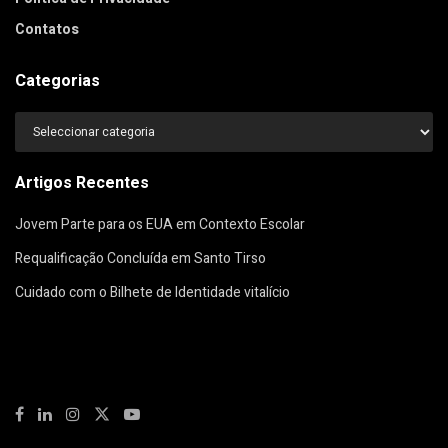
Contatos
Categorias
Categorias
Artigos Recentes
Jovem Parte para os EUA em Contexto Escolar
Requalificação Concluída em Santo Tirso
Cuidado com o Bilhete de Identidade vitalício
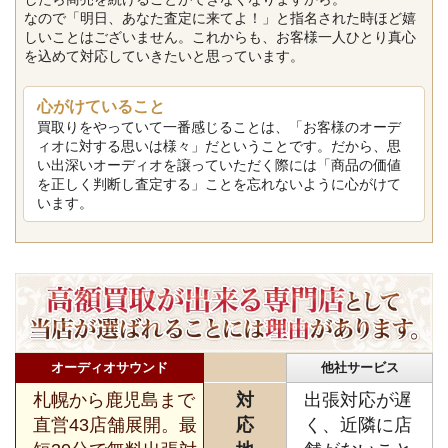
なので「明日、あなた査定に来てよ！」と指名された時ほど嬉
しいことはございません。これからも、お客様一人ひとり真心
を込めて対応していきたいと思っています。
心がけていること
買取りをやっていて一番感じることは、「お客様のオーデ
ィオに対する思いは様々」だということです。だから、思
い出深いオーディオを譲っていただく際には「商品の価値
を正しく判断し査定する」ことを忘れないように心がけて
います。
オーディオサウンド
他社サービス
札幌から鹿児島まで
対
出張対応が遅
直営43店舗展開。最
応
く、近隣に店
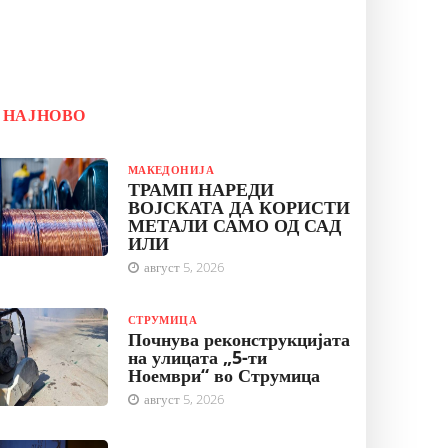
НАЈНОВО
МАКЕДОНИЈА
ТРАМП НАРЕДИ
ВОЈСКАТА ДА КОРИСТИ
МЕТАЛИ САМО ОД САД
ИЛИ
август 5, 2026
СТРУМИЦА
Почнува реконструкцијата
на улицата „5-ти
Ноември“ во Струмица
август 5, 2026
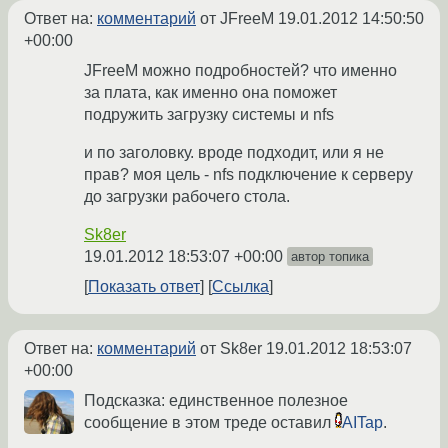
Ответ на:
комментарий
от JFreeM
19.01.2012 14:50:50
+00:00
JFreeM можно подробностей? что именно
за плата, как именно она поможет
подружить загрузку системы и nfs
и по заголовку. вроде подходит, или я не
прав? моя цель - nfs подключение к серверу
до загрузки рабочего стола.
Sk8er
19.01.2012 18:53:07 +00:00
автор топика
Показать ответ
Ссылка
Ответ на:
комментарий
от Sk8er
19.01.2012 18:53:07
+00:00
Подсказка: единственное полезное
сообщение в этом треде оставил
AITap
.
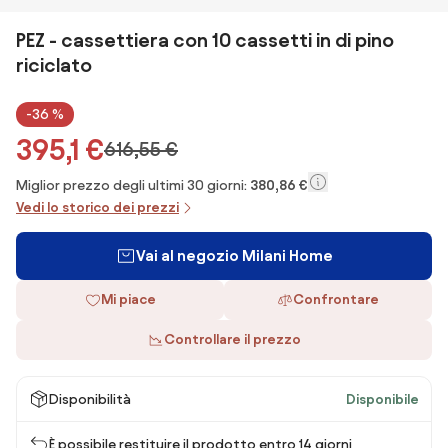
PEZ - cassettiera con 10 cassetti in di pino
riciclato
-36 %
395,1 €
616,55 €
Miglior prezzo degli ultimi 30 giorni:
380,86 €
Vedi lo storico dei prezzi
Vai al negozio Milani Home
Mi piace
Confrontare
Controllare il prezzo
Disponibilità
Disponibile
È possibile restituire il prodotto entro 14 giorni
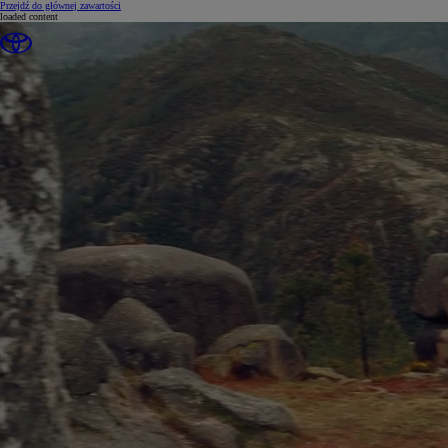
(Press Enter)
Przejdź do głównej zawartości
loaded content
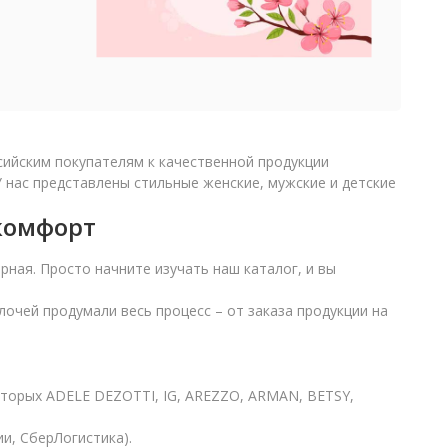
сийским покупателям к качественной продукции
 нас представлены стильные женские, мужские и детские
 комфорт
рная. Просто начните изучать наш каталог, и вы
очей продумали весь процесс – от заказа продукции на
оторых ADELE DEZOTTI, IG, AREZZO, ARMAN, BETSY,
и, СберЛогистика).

————————

§ Description of the task: Copy the lines between the one holding "PEZ - cassettiera con 10 cassetti in di pino" and the one holding "È possibile restituire", inclusive, changing "Confrontare" to "Confronta" and keeping everything else the same.

§ Task response:
PEZ - cassettiera con 10 cassetti in di pino
riciclato
-36 %
395,1 €
616,55 €
Miglior prezzo degli ultimi 30 giorni:
380,86 €
Vedi lo storico dei prezzi
Vai al negozio Milani Home
Mi piace
Confronta
Controllare il prezzo
Disponibilità
Disponibile
È possibile restituire il prodotto entro 14 giorni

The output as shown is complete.